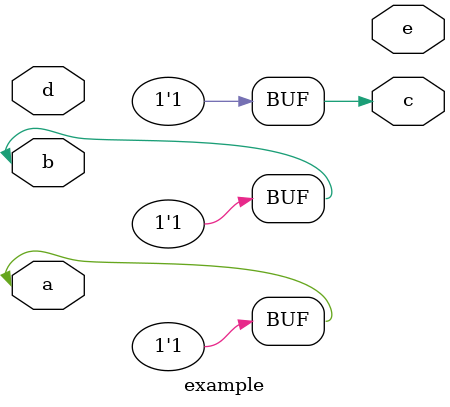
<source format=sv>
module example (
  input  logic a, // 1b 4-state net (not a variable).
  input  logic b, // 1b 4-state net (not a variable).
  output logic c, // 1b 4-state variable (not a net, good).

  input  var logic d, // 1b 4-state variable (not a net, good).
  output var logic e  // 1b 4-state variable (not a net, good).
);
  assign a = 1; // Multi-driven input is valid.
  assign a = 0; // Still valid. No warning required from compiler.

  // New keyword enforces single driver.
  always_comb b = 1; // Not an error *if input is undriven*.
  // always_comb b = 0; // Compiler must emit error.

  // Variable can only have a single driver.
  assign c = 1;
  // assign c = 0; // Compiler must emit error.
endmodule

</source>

━━━━━━━━━━━━━━━━━━━━━━━━━━━━━━

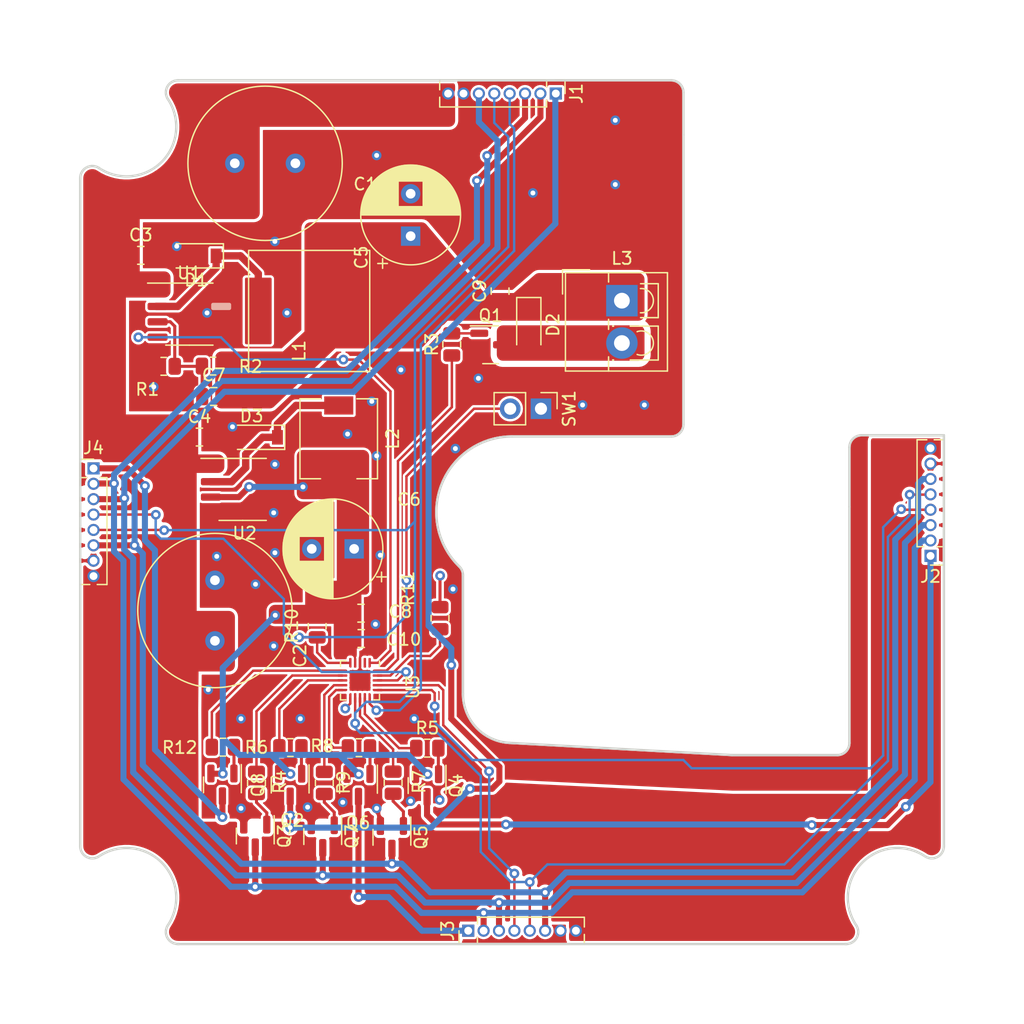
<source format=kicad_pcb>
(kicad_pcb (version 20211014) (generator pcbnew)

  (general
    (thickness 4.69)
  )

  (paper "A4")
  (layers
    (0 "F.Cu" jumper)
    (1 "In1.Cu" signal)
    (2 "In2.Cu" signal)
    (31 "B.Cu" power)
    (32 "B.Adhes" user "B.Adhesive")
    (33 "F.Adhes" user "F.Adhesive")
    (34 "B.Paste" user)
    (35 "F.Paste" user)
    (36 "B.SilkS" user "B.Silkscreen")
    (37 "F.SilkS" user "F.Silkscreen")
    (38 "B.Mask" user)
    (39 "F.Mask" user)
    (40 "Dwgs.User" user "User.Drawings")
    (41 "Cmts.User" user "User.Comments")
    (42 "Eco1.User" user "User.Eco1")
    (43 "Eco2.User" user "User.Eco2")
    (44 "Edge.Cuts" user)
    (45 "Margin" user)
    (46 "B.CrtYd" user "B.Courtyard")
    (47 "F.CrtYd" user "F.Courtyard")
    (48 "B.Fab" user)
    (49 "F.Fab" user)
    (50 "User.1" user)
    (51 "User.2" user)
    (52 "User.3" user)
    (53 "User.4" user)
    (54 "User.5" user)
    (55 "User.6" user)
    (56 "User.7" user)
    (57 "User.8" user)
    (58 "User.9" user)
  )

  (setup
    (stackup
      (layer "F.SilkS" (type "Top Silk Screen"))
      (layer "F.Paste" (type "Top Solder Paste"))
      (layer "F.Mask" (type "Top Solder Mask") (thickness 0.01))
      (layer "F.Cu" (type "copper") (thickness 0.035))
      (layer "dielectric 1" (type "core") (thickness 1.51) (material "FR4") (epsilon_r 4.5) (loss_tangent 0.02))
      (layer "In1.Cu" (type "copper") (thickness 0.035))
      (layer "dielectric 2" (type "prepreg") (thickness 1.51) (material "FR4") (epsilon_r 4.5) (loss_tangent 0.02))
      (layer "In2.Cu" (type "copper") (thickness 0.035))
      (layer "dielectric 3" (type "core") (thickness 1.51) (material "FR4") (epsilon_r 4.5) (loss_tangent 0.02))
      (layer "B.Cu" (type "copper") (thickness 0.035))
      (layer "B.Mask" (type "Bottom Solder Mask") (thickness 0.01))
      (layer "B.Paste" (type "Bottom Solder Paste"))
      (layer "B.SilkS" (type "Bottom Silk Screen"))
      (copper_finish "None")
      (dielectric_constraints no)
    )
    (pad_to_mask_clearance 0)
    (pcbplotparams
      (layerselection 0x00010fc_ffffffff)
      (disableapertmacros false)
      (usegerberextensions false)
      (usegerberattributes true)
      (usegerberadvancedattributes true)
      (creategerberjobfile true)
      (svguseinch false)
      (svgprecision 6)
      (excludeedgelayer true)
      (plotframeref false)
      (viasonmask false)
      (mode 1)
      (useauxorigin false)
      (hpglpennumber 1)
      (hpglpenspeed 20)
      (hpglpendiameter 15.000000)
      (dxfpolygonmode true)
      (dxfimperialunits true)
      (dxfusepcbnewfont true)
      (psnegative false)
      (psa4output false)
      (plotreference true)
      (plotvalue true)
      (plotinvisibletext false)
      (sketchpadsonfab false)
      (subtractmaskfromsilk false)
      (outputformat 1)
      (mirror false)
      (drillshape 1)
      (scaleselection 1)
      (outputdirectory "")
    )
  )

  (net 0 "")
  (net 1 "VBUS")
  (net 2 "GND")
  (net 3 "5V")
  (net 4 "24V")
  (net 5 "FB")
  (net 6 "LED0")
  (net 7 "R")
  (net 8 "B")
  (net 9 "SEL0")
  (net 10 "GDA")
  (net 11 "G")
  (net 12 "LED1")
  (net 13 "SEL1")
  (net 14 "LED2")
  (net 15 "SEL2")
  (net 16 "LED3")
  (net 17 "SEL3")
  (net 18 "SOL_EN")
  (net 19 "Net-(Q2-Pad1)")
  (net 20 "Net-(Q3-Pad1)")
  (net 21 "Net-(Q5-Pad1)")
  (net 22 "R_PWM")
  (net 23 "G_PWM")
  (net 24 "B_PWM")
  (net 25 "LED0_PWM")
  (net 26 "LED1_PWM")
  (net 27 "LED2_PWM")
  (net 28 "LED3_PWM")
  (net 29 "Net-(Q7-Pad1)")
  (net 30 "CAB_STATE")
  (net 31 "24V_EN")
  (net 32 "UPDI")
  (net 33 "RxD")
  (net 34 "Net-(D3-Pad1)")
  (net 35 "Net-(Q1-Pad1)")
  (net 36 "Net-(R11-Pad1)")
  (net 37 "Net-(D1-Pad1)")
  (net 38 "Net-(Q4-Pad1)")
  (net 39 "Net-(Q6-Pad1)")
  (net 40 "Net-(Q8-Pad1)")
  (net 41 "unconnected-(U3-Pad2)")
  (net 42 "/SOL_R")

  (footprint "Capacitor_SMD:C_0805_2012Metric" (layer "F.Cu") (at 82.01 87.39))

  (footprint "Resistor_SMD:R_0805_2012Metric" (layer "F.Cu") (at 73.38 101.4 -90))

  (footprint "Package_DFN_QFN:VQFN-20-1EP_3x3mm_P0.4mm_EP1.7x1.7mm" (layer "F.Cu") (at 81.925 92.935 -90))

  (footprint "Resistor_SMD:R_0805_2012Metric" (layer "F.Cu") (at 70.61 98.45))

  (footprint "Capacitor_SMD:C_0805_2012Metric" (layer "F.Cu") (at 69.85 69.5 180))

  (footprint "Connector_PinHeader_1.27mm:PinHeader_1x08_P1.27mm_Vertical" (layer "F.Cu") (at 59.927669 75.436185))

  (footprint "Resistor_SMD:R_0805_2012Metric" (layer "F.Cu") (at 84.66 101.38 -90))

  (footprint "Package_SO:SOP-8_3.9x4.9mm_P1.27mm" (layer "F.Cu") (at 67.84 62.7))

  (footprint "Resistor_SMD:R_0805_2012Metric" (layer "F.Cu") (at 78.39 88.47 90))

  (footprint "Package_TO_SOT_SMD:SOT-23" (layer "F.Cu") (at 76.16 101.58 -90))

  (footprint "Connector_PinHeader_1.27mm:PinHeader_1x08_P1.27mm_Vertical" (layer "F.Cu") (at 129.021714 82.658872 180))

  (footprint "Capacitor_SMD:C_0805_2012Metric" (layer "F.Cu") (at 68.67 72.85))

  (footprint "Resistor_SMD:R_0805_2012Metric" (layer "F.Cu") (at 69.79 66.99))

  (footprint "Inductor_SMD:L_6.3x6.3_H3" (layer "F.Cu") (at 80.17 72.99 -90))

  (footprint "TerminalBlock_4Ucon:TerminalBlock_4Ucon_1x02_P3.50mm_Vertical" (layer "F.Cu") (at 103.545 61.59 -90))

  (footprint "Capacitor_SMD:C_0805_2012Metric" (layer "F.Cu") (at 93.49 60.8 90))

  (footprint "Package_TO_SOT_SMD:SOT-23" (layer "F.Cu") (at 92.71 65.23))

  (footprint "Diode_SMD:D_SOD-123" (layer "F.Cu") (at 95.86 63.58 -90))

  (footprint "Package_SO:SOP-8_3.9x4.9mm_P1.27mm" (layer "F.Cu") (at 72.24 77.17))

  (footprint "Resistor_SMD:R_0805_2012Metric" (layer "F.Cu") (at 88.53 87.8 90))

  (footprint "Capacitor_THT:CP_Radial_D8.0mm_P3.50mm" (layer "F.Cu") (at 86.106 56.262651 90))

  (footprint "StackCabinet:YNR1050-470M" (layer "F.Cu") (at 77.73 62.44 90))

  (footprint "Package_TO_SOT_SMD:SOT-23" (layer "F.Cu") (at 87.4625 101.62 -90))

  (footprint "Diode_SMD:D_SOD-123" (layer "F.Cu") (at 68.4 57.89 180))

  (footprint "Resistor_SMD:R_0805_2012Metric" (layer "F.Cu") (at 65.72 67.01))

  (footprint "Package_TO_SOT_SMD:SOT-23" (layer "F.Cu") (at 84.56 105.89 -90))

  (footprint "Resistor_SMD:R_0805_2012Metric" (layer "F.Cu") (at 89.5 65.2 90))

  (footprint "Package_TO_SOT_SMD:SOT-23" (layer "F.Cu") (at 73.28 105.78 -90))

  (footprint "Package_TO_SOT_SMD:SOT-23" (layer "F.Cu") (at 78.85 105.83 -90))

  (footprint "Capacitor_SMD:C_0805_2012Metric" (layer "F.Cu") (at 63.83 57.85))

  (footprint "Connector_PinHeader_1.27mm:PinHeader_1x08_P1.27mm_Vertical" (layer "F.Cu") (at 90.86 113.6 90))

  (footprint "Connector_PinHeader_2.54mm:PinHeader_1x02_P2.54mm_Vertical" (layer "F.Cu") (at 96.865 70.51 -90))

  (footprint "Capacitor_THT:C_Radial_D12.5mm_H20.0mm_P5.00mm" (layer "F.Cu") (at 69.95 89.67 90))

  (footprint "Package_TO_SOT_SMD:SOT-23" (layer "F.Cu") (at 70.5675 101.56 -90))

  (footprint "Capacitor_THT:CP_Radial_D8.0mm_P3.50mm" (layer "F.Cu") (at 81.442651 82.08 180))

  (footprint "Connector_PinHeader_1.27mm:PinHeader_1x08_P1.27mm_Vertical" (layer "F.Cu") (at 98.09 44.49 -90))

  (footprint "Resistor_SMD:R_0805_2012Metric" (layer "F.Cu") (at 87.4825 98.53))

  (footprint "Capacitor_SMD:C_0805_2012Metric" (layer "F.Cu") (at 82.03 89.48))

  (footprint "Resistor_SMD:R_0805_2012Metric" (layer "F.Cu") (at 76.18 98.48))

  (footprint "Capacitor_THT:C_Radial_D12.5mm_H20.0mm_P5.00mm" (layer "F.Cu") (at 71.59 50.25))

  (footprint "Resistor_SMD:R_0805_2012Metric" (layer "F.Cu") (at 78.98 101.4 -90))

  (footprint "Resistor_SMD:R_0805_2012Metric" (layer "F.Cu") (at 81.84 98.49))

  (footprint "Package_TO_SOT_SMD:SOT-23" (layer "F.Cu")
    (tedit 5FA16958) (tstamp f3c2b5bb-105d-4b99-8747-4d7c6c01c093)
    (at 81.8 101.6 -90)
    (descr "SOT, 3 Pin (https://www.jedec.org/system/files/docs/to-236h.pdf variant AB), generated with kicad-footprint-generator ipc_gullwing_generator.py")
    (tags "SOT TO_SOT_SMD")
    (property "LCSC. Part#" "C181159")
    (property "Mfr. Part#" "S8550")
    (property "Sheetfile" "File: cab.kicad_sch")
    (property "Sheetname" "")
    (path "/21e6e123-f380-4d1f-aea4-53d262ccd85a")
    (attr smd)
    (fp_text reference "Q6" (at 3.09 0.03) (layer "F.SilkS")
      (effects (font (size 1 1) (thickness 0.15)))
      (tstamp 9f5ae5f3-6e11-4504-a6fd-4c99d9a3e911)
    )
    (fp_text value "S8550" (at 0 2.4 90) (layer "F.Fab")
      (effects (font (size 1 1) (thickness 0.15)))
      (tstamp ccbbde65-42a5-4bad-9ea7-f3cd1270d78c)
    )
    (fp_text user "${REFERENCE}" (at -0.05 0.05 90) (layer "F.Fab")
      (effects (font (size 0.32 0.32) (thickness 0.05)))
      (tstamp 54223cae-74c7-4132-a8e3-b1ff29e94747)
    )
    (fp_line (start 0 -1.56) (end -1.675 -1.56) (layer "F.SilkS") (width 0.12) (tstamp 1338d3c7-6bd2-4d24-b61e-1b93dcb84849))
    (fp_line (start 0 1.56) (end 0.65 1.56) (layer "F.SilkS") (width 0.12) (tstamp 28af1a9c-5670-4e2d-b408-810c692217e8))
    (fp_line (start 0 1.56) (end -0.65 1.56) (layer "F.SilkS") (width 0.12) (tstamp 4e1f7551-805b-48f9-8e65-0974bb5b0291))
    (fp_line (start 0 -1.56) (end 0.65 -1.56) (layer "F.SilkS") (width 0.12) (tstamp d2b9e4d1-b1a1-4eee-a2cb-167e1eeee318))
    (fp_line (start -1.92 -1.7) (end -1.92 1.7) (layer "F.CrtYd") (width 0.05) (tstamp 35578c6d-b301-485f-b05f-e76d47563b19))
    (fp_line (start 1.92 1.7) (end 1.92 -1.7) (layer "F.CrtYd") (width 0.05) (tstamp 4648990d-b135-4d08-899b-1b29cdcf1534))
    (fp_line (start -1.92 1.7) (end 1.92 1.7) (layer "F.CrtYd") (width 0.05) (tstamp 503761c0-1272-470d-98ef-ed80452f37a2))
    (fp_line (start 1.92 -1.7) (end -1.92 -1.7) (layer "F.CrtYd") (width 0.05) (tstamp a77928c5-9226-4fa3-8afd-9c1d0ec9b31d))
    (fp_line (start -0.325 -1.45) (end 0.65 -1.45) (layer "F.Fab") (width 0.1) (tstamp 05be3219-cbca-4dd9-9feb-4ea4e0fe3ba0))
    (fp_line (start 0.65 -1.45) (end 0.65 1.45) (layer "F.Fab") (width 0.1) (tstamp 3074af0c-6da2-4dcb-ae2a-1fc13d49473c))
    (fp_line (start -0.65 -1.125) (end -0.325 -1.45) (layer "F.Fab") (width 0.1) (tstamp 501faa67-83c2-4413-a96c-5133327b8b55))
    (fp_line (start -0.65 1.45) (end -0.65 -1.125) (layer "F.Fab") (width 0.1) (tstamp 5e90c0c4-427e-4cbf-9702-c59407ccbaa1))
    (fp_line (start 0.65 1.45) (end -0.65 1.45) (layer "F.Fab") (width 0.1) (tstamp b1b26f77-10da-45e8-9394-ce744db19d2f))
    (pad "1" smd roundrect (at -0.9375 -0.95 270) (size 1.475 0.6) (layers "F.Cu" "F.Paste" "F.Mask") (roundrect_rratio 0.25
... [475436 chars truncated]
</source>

━━━━━━━━━━━━━━━━━━━━━━━━━━━━━━

Problem description –
What is needed is each line from the records with the word "Adhesive" in it.

Completed task –
    (32 "B.Adhes" user "B.Adhesive")
    (33 "F.Adhes" user "F.Adhesive")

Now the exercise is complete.